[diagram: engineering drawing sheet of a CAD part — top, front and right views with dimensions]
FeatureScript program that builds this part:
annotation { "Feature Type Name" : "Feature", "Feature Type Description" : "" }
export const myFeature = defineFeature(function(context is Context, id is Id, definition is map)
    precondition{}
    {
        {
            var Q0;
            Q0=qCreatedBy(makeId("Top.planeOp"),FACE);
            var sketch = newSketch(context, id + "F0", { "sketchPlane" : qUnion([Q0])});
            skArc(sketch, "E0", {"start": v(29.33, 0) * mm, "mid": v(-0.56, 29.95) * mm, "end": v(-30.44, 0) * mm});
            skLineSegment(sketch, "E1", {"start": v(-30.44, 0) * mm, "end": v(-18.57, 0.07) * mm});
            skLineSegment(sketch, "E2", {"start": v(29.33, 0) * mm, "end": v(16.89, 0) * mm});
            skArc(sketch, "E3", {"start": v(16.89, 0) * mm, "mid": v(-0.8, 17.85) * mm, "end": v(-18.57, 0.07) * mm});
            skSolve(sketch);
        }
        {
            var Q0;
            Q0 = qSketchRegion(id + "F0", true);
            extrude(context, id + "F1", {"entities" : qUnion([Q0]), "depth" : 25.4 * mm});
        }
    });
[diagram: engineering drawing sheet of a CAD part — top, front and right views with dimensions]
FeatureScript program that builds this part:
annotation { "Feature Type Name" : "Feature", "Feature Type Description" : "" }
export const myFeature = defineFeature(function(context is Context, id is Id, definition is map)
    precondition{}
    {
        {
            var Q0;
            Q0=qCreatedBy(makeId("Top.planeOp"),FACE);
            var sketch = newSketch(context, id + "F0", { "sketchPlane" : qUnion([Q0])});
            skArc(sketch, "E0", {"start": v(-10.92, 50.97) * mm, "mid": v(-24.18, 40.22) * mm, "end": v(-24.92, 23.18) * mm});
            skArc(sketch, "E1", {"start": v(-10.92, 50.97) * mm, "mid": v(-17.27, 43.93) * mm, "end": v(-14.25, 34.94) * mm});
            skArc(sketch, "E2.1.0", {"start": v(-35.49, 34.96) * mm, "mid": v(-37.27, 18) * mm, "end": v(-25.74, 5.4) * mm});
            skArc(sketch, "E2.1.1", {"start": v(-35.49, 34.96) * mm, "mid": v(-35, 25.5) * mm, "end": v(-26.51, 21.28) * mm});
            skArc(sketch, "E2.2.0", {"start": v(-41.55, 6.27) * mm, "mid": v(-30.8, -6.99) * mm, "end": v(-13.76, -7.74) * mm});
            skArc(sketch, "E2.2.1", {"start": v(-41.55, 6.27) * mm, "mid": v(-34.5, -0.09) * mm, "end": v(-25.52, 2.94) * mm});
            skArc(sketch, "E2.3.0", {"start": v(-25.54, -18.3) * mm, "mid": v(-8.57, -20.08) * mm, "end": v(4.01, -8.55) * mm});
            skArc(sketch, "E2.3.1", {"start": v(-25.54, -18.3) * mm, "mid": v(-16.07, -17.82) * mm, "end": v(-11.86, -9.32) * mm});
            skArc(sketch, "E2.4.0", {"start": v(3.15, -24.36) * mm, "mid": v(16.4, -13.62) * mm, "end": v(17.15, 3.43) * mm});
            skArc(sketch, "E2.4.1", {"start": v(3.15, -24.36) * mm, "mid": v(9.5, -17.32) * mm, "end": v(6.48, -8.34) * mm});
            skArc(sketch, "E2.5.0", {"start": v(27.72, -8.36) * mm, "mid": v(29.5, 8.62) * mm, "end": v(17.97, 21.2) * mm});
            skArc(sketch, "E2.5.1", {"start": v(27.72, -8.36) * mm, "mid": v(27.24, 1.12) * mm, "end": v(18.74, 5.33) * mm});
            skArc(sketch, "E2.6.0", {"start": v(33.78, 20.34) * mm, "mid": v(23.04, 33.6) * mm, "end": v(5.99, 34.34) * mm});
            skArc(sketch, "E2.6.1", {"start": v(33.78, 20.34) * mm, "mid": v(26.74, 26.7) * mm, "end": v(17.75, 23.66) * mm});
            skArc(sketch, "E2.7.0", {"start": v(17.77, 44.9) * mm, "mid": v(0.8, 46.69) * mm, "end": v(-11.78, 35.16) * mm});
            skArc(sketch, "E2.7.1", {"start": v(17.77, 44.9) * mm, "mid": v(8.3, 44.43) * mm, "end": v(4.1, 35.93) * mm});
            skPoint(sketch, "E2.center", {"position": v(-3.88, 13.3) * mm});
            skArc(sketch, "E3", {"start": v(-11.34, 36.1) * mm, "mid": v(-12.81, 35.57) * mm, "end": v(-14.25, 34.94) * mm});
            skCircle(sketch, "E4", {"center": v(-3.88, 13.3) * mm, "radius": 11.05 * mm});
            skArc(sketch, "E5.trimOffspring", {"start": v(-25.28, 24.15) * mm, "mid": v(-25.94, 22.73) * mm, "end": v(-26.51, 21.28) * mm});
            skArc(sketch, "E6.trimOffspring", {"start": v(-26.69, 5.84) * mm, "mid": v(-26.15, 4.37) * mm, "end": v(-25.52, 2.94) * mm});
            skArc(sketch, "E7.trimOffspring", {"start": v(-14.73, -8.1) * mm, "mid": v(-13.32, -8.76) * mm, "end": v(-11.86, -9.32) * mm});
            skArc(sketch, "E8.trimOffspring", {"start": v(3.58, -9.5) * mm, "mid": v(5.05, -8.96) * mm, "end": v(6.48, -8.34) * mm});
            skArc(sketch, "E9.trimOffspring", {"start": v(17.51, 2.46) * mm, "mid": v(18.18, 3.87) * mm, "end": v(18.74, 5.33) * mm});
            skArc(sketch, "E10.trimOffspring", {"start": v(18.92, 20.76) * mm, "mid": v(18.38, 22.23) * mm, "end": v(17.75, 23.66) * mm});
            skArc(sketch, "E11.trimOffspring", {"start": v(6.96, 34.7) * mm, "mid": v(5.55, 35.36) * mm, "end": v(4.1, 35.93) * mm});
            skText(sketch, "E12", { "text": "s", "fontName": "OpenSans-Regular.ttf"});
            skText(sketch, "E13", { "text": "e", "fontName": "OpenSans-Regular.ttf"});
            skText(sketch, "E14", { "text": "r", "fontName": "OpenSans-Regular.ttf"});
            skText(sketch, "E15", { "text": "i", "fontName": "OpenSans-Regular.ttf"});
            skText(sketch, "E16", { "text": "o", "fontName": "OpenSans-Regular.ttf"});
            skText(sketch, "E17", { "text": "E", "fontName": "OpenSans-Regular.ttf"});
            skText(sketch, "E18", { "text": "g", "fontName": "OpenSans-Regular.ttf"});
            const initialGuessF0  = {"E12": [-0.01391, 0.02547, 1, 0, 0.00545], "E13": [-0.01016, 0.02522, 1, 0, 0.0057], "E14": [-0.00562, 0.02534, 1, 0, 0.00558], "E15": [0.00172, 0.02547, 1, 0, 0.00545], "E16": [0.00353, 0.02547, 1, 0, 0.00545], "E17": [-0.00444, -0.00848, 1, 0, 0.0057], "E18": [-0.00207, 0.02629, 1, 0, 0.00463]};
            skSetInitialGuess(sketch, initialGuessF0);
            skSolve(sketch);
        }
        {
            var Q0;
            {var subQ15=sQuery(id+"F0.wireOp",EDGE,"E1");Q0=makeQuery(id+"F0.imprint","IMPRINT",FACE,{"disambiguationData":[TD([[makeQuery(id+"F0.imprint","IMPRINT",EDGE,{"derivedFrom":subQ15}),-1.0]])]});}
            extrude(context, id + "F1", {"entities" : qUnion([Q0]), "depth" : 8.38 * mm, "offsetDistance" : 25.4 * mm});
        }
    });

* * * * *

**Short exercise**
Copy out all of the data above line for line, with no change to any character.

**Response for this exercise**
[diagram: engineering drawing sheet of a CAD part — top, front and right views with dimensions]
FeatureScript program that builds this part:
annotation { "Feature Type Name" : "Feature", "Feature Type Description" : "" }
export const myFeature = defineFeature(function(context is Context, id is Id, definition is map)
    precondition{}
    {
        {
            var Q0;
            Q0=qCreatedBy(makeId("Top.planeOp"),FACE);
            var sketch = newSketch(context, id + "F0", { "sketchPlane" : qUnion([Q0])});
            skArc(sketch, "E0", {"start": v(29.33, 0) * mm, "mid": v(-0.56, 29.95) * mm, "end": v(-30.44, 0) * mm});
            skLineSegment(sketch, "E1", {"start": v(-30.44, 0) * mm, "end": v(-18.57, 0.07) * mm});
            skLineSegment(sketch, "E2", {"start": v(29.33, 0) * mm, "end": v(16.89, 0) * mm});
            skArc(sketch, "E3", {"start": v(16.89, 0) * mm, "mid": v(-0.8, 17.85) * mm, "end": v(-18.57, 0.07) * mm});
            skSolve(sketch);
        }
        {
            var Q0;
            Q0 = qSketchRegion(id + "F0", true);
            extrude(context, id + "F1", {"entities" : qUnion([Q0]), "depth" : 25.4 * mm});
        }
    });
[diagram: engineering drawing sheet of a CAD part — top, front and right views with dimensions]
FeatureScript program that builds this part:
annotation { "Feature Type Name" : "Feature", "Feature Type Description" : "" }
export const myFeature = defineFeature(function(context is Context, id is Id, definition is map)
    precondition{}
    {
        {
            var Q0;
            Q0=qCreatedBy(makeId("Top.planeOp"),FACE);
            var sketch = newSketch(context, id + "F0", { "sketchPlane" : qUnion([Q0])});
            skArc(sketch, "E0", {"start": v(-10.92, 50.97) * mm, "mid": v(-24.18, 40.22) * mm, "end": v(-24.92, 23.18) * mm});
            skArc(sketch, "E1", {"start": v(-10.92, 50.97) * mm, "mid": v(-17.27, 43.93) * mm, "end": v(-14.25, 34.94) * mm});
            skArc(sketch, "E2.1.0", {"start": v(-35.49, 34.96) * mm, "mid": v(-37.27, 18) * mm, "end": v(-25.74, 5.4) * mm});
            skArc(sketch, "E2.1.1", {"start": v(-35.49, 34.96) * mm, "mid": v(-35, 25.5) * mm, "end": v(-26.51, 21.28) * mm});
            skArc(sketch, "E2.2.0", {"start": v(-41.55, 6.27) * mm, "mid": v(-30.8, -6.99) * mm, "end": v(-13.76, -7.74) * mm});
            skArc(sketch, "E2.2.1", {"start": v(-41.55, 6.27) * mm, "mid": v(-34.5, -0.09) * mm, "end": v(-25.52, 2.94) * mm});
            skArc(sketch, "E2.3.0", {"start": v(-25.54, -18.3) * mm, "mid": v(-8.57, -20.08) * mm, "end": v(4.01, -8.55) * mm});
            skArc(sketch, "E2.3.1", {"start": v(-25.54, -18.3) * mm, "mid": v(-16.07, -17.82) * mm, "end": v(-11.86, -9.32) * mm});
            skArc(sketch, "E2.4.0", {"start": v(3.15, -24.36) * mm, "mid": v(16.4, -13.62) * mm, "end": v(17.15, 3.43) * mm});
            skArc(sketch, "E2.4.1", {"start": v(3.15, -24.36) * mm, "mid": v(9.5, -17.32) * mm, "end": v(6.48, -8.34) * mm});
            skArc(sketch, "E2.5.0", {"start": v(27.72, -8.36) * mm, "mid": v(29.5, 8.62) * mm, "end": v(17.97, 21.2) * mm});
            skArc(sketch, "E2.5.1", {"start": v(27.72, -8.36) * mm, "mid": v(27.24, 1.12) * mm, "end": v(18.74, 5.33) * mm});
            skArc(sketch, "E2.6.0", {"start": v(33.78, 20.34) * mm, "mid": v(23.04, 33.6) * mm, "end": v(5.99, 34.34) * mm});
            skArc(sketch, "E2.6.1", {"start": v(33.78, 20.34) * mm, "mid": v(26.74, 26.7) * mm, "end": v(17.75, 23.66) * mm});
            skArc(sketch, "E2.7.0", {"start": v(17.77, 44.9) * mm, "mid": v(0.8, 46.69) * mm, "end": v(-11.78, 35.16) * mm});
            skArc(sketch, "E2.7.1", {"start": v(17.77, 44.9) * mm, "mid": v(8.3, 44.43) * mm, "end": v(4.1, 35.93) * mm});
            skPoint(sketch, "E2.center", {"position": v(-3.88, 13.3) * mm});
            skArc(sketch, "E3", {"start": v(-11.34, 36.1) * mm, "mid": v(-12.81, 35.57) * mm, "end": v(-14.25, 34.94) * mm});
            skCircle(sketch, "E4", {"center": v(-3.88, 13.3) * mm, "radius": 11.05 * mm});
            skArc(sketch, "E5.trimOffspring", {"start": v(-25.28, 24.15) * mm, "mid": v(-25.94, 22.73) * mm, "end": v(-26.51, 21.28) * mm});
            skArc(sketch, "E6.trimOffspring", {"start": v(-26.69, 5.84) * mm, "mid": v(-26.15, 4.37) * mm, "end": v(-25.52, 2.94) * mm});
            skArc(sketch, "E7.trimOffspring", {"start": v(-14.73, -8.1) * mm, "mid": v(-13.32, -8.76) * mm, "end": v(-11.86, -9.32) * mm});
            skArc(sketch, "E8.trimOffspring", {"start": v(3.58, -9.5) * mm, "mid": v(5.05, -8.96) * mm, "end": v(6.48, -8.34) * mm});
            skArc(sketch, "E9.trimOffspring", {"start": v(17.51, 2.46) * mm, "mid": v(18.18, 3.87) * mm, "end": v(18.74, 5.33) * mm});
            skArc(sketch, "E10.trimOffspring", {"start": v(18.92, 20.76) * mm, "mid": v(18.38, 22.23) * mm, "end": v(17.75, 23.66) * mm});
            skArc(sketch, "E11.trimOffspring", {"start": v(6.96, 34.7) * mm, "mid": v(5.55, 35.36) * mm, "end": v(4.1, 35.93) * mm});
            skText(sketch, "E12", { "text": "s", "fontName": "OpenSans-Regular.ttf"});
            skText(sketch, "E13", { "text": "e", "fontName": "OpenSans-Regular.ttf"});
            skText(sketch, "E14", { "text": "r", "fontName": "OpenSans-Regular.ttf"});
            skText(sketch, "E15", { "text": "i", "fontName": "OpenSans-Regular.ttf"});
            skText(sketch, "E16", { "text": "o", "fontName": "OpenSans-Regular.ttf"});
            skText(sketch, "E17", { "text": "E", "fontName": "OpenSans-Regular.ttf"});
            skText(sketch, "E18", { "text": "g", "fontName": "OpenSans-Regular.ttf"});
            const initialGuessF0  = {"E12": [-0.01391, 0.02547, 1, 0, 0.00545], "E13": [-0.01016, 0.02522, 1, 0, 0.0057], "E14": [-0.00562, 0.02534, 1, 0, 0.00558], "E15": [0.00172, 0.02547, 1, 0, 0.00545], "E16": [0.00353, 0.02547, 1, 0, 0.00545], "E17": [-0.00444, -0.00848, 1, 0, 0.0057], "E18": [-0.00207, 0.02629, 1, 0, 0.00463]};
            skSetInitialGuess(sketch, initialGuessF0);
            skSolve(sketch);
        }
        {
            var Q0;
            {var subQ15=sQuery(id+"F0.wireOp",EDGE,"E1");Q0=makeQuery(id+"F0.imprint","IMPRINT",FACE,{"disambiguationData":[TD([[makeQuery(id+"F0.imprint","IMPRINT",EDGE,{"derivedFrom":subQ15}),-1.0]])]});}
            extrude(context, id + "F1", {"entities" : qUnion([Q0]), "depth" : 8.38 * mm, "offsetDistance" : 25.4 * mm});
        }
    });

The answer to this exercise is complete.